The Mayor is calling on key stakeholders to:
- Immediately begin a six-month trial of an approach to TTM that is more tailored and targeted to risk, drawing on Waka Kotahi’s guidelines put forward last year as part of the Draft New Zealand Guide to Temporary Traffic Management.
- As part of the trial, explore opportunities to significantly improve programming and coordination of construction and maintenance work taking place within the road corridor, supporting a ‘one-pass’ approach by contractors wherever possible.
- Look at incentivising contractors to reduce the road space taken up by TTM through a system of financial charges and penalties.
- Assist with the design of an independent report, commissioned by the Auckland Mayor’s Office, that would quantify the costs and benefits of both the existing TTM approach and the more flexible trialled approach in terms of road safety, cost, delivery timeframes, and user experience. The report will inform the roll-out of a fit-for-purpose TTM system.

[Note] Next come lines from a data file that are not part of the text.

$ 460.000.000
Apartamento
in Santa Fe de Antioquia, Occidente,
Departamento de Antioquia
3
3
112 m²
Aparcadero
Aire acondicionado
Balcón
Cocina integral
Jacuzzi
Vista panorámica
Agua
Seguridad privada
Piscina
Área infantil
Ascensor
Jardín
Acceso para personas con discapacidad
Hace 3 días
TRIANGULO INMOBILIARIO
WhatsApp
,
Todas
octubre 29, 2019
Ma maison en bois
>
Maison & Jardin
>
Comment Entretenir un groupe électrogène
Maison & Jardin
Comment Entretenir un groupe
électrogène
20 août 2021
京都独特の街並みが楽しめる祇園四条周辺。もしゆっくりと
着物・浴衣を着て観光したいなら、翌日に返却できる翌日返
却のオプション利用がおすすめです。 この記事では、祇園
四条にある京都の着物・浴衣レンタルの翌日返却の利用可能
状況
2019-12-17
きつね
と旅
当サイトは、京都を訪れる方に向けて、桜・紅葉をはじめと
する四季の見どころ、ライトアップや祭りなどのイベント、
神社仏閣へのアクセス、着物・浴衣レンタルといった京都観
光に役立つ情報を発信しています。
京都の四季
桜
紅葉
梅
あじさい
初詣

“Road repair and maintenance work is essential and unavoidable, and we must accept some traffic disruption as the price of building and maintaining Auckland’s infrastructure network, but the price we pay is too high,” Mayor Brown said.

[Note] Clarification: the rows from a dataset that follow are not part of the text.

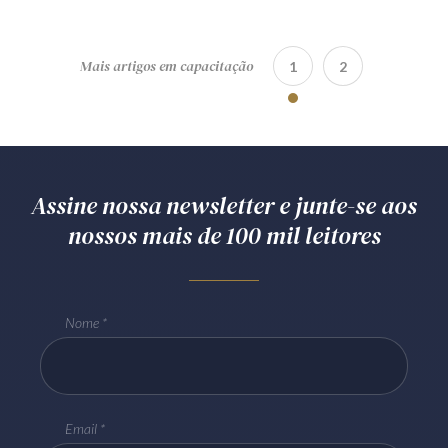
Mais artigos em capacitação
1
2
Assine nossa newsletter e junte-se aos
nossos mais de 100 mil leitores
Nome
Email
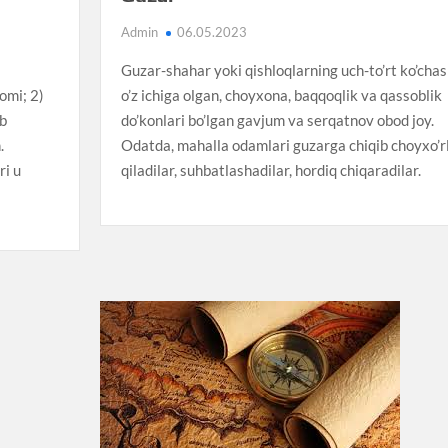
Admin
06.05.2023
Guzar-shahar yoki qishloqlarning uch-to’rt ko’chas
omi; 2)
o’z ichiga olgan, choyxona, baqqoqlik va qassoblik
ab
do’konlari bo’lgan gavjum va serqatnov obod joy.
.
Odatda, mahalla odamlari guzarga chiqib choyxo’r
ri u
qiladilar, suhbatlashadilar, hordiq chiqaradilar.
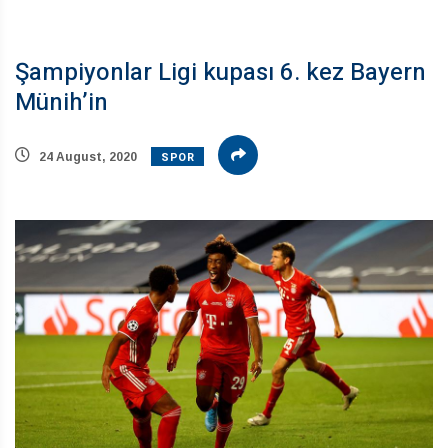
Şampiyonlar Ligi kupası 6. kez Bayern
Münih’in
SPOR
24 August, 2020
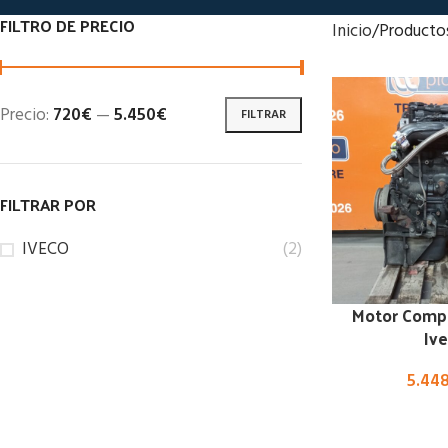
FILTRO DE PRECIO
Inicio
Producto
Precio:
720€
—
5.450€
FILTRAR
FILTRAR POR
IVECO
(2)
Motor Comp
Iv
5.44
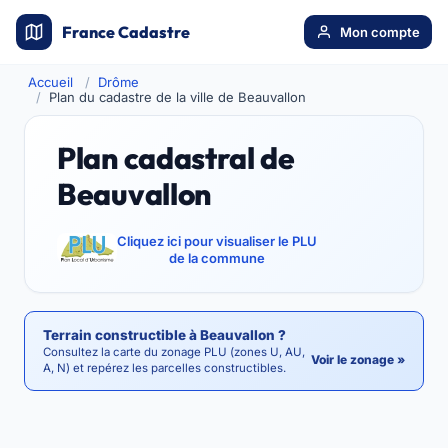
France Cadastre
Mon compte
Accueil
Drôme
Plan du cadastre de la ville de Beauvallon
Plan cadastral de
Beauvallon
Cliquez ici pour visualiser le PLU
de la commune
Terrain constructible à Beauvallon ?
Consultez la carte du zonage PLU (zones U, AU,
Voir le zonage »
A, N) et repérez les parcelles constructibles.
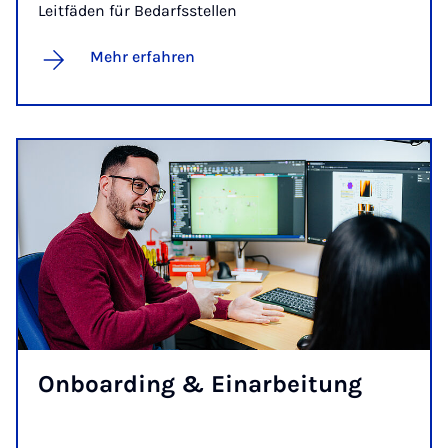
Leitfäden für Bedarfsstellen
Mehr erfahren
On­boar­ding & Ein­ar­bei­tung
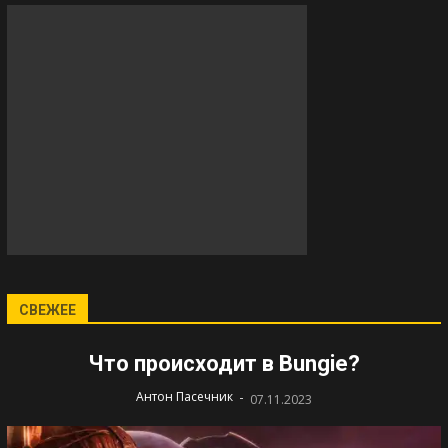
СВЕЖЕЕ
Что происходит в Bungie?
-
Антон Пасечник
07.11.2023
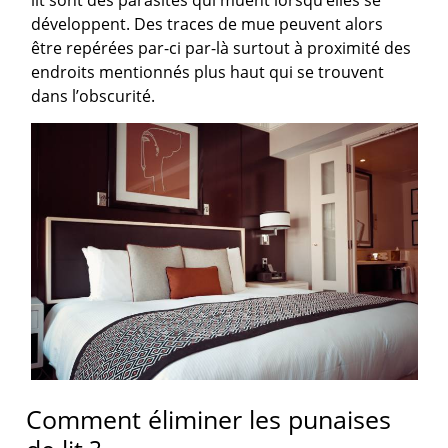
développent. Des traces de mue peuvent alors
être repérées par-ci par-là surtout à proximité des
endroits mentionnés plus haut qui se trouvent
dans l’obscurité.
Comment éliminer les punaises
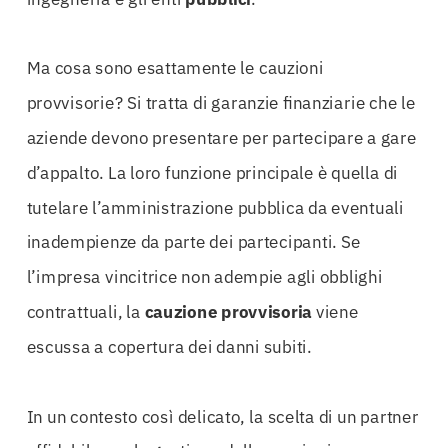
Ma cosa sono esattamente le cauzioni
provvisorie? Si tratta di garanzie finanziarie che le
aziende devono presentare per partecipare a gare
d’appalto. La loro funzione principale è quella di
tutelare l’amministrazione pubblica da eventuali
inadempienze da parte dei partecipanti. Se
l’impresa vincitrice non adempie agli obblighi
contrattuali, la
cauzione
provvisoria
viene
escussa a copertura dei danni subiti.
In un contesto così delicato, la scelta di un partner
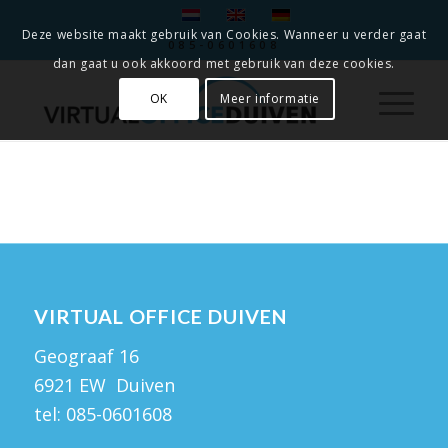
Deze website maakt gebruik van Cookies. Wanneer u verder gaat
085-0601608
dan gaat u ook akkoord met gebruik van deze cookies.
OK
Meer informatie
VIRTUAL OFFICE DUIVEN
Geograaf 16
6921 EW Duiven
tel:
085-0601608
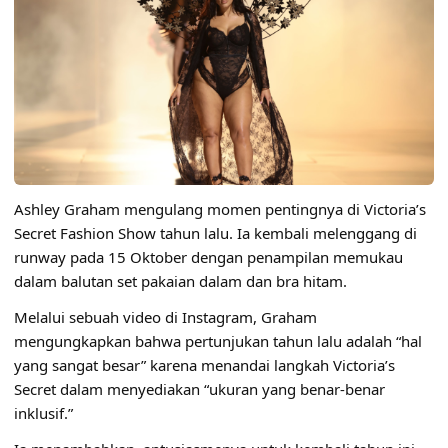
Ashley Graham mengulang momen pentingnya di Victoria’s
Secret Fashion Show tahun lalu. Ia kembali melenggang di
runway pada 15 Oktober dengan penampilan memukau
dalam balutan set pakaian dalam dan bra hitam.
Melalui sebuah video di Instagram, Graham
mengungkapkan bahwa pertunjukan tahun lalu adalah “hal
yang sangat besar” karena menandai langkah Victoria’s
Secret dalam menyediakan “ukuran yang benar-benar
inklusif.”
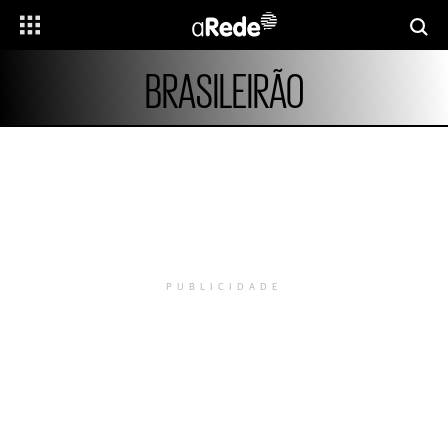
BRASILEIRÃO
PUBLICIDADE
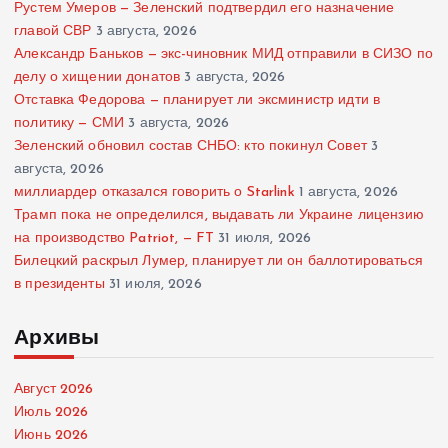
Рустем Умеров — Зеленский подтвердил его назначение
главой СВР
3 августа, 2026
Александр Баньков — экс-чиновник МИД отправили в СИЗО по
делу о хищении донатов
3 августа, 2026
Отставка Федорова — планирует ли эксминистр идти в
политику — СМИ
3 августа, 2026
Зеленский обновил состав СНБО: кто покинул Совет
3
августа, 2026
миллиардер отказался говорить о Starlink
1 августа, 2026
Трамп пока не определился, выдавать ли Украине лицензию
на производство Patriot, — FT
31 июля, 2026
Билецкий раскрыл Лумер, планирует ли он баллотироваться
в президенты
31 июля, 2026
Архивы
Август 2026
Июль 2026
Июнь 2026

“The proliferation of road cones is the result of an overly prescriptive temporary traffic management regime, where little to no adjustment is made for the actual level of risk, and this is where I see an opportunity for more immediate progress.”
Under the current TTM, the methodology for closing lanes and deploying cones is similar, regardless of whether it’s being done for an event or road repairs, whether work is being carried out on the road or footpath, or it’s an urban or rural environment.
“Contractors appear to take up more space on the road network than is necessary for their own parking, material storage and lunchrooms, increasing the cost of disruption to road users at minimal cost to themselves,” Mayor Brown said.
“This is an absurd and unjustifiable burden on ratepayers, consumers, and road users. Fixing Auckland requires us to address exactly these sorts of systemic failures.
“Local boards have also reported temporary traffic management costs are prohibitive for community events, such as Anzac Day and Santa parades, which may be at risk as a result.
“I do not accept the mantra ‘safety at any cost’. It cannot continue to hold back safe and reasonable improvements to temporary traffic management, which is currently a costly and annoying imposition on the daily lives of Aucklanders.”
The Mayor’s proposal to trial a new flexible approach to TTM has already found support. It follows last week’s announcement that Mayor Brown is delivering on his promise to improve bus reliability, with Auckland Transport preparing to trial GPS tracking that will buses priority at key intersections in April.
“I was elected by Aucklanders to achieve five things – to fix Auckland’s infrastructure, stop wasting money, take back control of council organisations, get Auckland moving, and make the most of our harbour and environment,” Mayor Brown said.
“It’s been a devastating start to the year, but it feels good to start some making progress and building momentum around delivering on my promises to Aucklanders.”